Doli mengaku sudah menduga bahwa Bamsoet akan maju sebagai caketum Partai Golkar lantaran tak pernah ada ketegasan untuk mundur dari kontestasi pemilihan caketum Partai Golkar ketika sudah didukung menjadi ketua MPR. Menurutnya hal itu merupakan indikasi bahwa Bamsoet bakal melanggar komitmen.
Kendati dianggap telah melanggar komitmen, hal tersebut tidak lantas membuat Airlangga bakal mencopot Bamsoet dari kursi ketua MPR. Menurut Doli, jika Airlangga tidak menginginkan Bamsoet sebagai ketua MPR, sejak awal dirinya tidak akan memberikan dukungan kepada Bamsoet untuk duduk di kursi ketua MPR.
"Jadi kami semua waktu itu sebenarnya tidak setuju Pak Bambang Soesatyo kita calonkan sebagai ketua MPR, tapi dengan ya, katakanlah kebaikannya Pak Airlangga lah untuk menjaga soliditas Golkar, untuk menjaga suasana kondusif bangsa dan negara, akhirnya ya kita berbagi. Pak Airlangga berbagi memberikan keihklasan terhadap itu," ujar Ketua Komisi II tersebut.
Ia meyakini Airlangga ada sosok yang baik dan berkomitmen. Menurutnya hal itulah yang membedakan antara Airlangga dengan Bamsoet.
"Airlangga itu sekali commit, commited. Kalau Pak Bambang tidak," ungkapnya.
Ketua DPP Ace Hasan Syadzily juga menilai Bamsoet telah melanggar kesepakatan. Namun, Ace menyatakan, Partai Golkar tidak akan menghalangi siapapun untuk maju menjadi menjadi calon ketua umum Partai Golkar, termasuk Bamsoet.
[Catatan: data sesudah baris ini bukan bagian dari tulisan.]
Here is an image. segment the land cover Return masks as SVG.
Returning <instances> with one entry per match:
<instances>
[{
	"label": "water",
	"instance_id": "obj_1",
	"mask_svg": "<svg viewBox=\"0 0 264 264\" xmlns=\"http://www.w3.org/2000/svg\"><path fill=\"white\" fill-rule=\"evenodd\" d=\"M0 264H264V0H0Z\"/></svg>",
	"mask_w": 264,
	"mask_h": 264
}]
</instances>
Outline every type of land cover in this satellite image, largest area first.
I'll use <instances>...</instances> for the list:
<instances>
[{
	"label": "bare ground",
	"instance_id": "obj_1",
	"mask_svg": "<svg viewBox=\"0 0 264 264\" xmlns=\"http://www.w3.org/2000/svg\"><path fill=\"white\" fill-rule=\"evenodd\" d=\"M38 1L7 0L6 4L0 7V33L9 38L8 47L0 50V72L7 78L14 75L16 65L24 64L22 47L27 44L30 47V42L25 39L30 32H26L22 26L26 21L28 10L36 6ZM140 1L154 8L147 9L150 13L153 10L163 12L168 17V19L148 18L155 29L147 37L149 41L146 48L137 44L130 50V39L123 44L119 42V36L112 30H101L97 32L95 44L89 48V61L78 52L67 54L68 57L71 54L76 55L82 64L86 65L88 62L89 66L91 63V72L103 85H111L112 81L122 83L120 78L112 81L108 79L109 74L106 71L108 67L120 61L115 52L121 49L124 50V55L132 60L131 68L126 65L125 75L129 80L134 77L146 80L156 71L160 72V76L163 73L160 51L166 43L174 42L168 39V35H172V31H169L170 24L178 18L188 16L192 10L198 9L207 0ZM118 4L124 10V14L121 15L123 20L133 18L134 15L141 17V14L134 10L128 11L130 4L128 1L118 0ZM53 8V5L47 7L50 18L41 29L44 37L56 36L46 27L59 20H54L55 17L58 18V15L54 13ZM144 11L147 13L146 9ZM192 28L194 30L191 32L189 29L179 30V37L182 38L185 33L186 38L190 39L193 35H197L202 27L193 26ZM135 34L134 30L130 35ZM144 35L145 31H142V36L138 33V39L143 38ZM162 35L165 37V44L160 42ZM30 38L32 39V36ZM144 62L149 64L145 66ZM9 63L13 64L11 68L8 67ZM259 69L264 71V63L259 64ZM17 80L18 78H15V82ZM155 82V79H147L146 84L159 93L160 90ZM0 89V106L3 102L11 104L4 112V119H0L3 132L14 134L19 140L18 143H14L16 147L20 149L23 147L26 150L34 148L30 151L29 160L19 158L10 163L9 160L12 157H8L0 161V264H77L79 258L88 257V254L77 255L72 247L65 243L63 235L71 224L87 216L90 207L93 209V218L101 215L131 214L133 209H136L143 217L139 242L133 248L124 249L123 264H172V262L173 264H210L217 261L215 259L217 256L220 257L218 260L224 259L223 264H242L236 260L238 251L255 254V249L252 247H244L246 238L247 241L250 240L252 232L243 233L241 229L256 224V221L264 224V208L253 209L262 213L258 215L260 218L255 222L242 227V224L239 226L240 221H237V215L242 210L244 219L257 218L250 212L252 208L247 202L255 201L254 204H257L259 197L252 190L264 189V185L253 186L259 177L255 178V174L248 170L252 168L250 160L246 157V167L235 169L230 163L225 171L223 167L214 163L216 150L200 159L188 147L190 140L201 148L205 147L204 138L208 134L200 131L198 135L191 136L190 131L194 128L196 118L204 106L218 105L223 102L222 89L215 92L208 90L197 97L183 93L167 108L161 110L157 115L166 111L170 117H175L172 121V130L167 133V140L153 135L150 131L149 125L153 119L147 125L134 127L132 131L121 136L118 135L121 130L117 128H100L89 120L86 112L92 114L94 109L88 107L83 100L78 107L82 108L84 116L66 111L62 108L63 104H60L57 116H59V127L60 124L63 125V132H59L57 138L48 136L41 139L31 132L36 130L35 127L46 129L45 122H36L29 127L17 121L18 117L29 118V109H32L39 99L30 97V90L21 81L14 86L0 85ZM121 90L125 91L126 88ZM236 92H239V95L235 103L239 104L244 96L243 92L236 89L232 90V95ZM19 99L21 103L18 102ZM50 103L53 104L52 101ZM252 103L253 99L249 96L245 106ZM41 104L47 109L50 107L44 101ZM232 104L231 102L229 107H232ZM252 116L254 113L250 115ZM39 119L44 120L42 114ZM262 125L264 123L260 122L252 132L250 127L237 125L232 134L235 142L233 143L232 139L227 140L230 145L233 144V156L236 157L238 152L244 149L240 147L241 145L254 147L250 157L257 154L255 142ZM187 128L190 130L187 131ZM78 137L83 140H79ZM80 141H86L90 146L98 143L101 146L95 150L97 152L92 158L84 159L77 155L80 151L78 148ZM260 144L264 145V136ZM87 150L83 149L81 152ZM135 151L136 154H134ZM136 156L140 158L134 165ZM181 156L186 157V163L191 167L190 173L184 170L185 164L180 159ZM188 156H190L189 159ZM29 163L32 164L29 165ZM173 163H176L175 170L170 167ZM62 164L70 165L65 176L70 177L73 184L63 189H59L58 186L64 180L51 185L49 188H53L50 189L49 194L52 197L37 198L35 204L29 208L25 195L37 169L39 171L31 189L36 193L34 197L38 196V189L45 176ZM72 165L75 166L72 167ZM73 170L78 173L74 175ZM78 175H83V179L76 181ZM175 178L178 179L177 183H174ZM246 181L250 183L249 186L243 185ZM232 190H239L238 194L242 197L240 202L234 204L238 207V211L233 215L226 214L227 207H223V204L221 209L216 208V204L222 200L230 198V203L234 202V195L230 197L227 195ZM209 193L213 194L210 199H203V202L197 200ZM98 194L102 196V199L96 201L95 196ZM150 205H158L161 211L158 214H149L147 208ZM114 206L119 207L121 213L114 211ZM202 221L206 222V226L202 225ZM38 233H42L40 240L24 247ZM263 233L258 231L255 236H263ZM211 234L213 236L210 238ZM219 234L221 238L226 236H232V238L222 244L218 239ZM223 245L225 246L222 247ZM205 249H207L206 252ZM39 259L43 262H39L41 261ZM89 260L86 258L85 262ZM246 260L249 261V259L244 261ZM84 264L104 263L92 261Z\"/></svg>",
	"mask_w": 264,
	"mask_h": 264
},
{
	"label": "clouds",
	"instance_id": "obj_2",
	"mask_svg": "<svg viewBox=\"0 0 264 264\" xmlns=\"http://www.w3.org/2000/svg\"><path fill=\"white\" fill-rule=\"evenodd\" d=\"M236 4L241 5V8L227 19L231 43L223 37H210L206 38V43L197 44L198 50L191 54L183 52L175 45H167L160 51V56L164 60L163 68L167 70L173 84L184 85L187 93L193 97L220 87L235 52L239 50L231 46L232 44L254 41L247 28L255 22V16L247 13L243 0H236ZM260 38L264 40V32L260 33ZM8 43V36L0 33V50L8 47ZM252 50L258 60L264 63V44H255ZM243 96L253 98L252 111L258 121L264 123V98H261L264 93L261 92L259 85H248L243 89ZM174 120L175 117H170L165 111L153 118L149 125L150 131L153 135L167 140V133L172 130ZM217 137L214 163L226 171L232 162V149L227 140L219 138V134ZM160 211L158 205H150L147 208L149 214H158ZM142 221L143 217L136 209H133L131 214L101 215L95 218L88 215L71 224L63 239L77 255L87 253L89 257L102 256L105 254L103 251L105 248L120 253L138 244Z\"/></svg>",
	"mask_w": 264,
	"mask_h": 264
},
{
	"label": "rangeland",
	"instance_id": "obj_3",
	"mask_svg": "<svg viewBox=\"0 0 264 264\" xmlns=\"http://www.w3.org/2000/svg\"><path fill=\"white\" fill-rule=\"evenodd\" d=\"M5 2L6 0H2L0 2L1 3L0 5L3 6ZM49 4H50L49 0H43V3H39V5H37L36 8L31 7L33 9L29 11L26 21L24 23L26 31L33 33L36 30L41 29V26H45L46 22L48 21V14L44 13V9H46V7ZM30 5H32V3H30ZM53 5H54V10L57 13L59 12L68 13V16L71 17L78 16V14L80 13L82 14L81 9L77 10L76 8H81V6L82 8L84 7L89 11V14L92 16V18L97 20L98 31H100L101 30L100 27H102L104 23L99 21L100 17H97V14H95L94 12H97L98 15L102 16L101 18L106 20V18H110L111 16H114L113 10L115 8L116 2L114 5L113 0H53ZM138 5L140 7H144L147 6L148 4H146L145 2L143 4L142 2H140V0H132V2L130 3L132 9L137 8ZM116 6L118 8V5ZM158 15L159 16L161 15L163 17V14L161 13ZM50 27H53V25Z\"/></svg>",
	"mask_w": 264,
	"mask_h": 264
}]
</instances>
"Khusus untuk Pak Bamsoet, kami tidak pernah menghalangi beliau untuk maju menjadi caketum. Kami hanya ingin mempertanyakan soal komitmen yang pernah diucapkannya di depan publik soal kesepakatannya untuk memberikan dukungan kepada Pak Airlangga sebagai Ketua Umum Partai Golkar," ujarnya.
Sementara, soal apakah Bamsoet melanggar komitmen, itu menjadi urusannya sendiri. Menurutnya hal itu biar menjadi penilaian masyarakat dan kader Partai Golkar.
"Seorang pemimpin itu dilihat dari keteguhannya memegang janji dan komitmen yang sudah diketahui masyarakat luas," tuturnya.
Ketua Umum Partai Golkar Airlangga Hartarto (kanan) berjabat tangan dengan Ketua MPR Bambang Soesatyo (kedua kanan) yang disaksikan Ketua Dewan Pembina Partai Golkar Aburizal Bakrie (ketiga kanan) dan Tokoh Senior Partai Golkar Akbar Tanjung, pada pembukaan Rapimnas Partai Golkar di Jakarta, Kamis (14/11/2019).
Penjelasan Bamsoet
Dikonfirmasi terpisah, Bamsoet membenarkan adanya kesepakatan antara dirinya dan Ketua Umum Partai Golkar Airlangga Hartarto untuk menjaga kondusivitas di internal Partai Golkar. Ia mengungkapkan bahwa kesepakatannya dengan Airlangga tersebut semacam gentlemen agreement.
"Bahwa kita berdua dihadapkan pada situasi dan kondisi yang harus mau tidak mau bahwa Partai Golkar jelang pelantikan presiden harus kondusif. Dan saya menyatakan diri untuk cooling down karena kita menghadapi demonstrasi mahasiswa yang luar biasa ketika itu," kata Bamsoet di Kompleks Parlemen, Senayan, Jumat (22/11).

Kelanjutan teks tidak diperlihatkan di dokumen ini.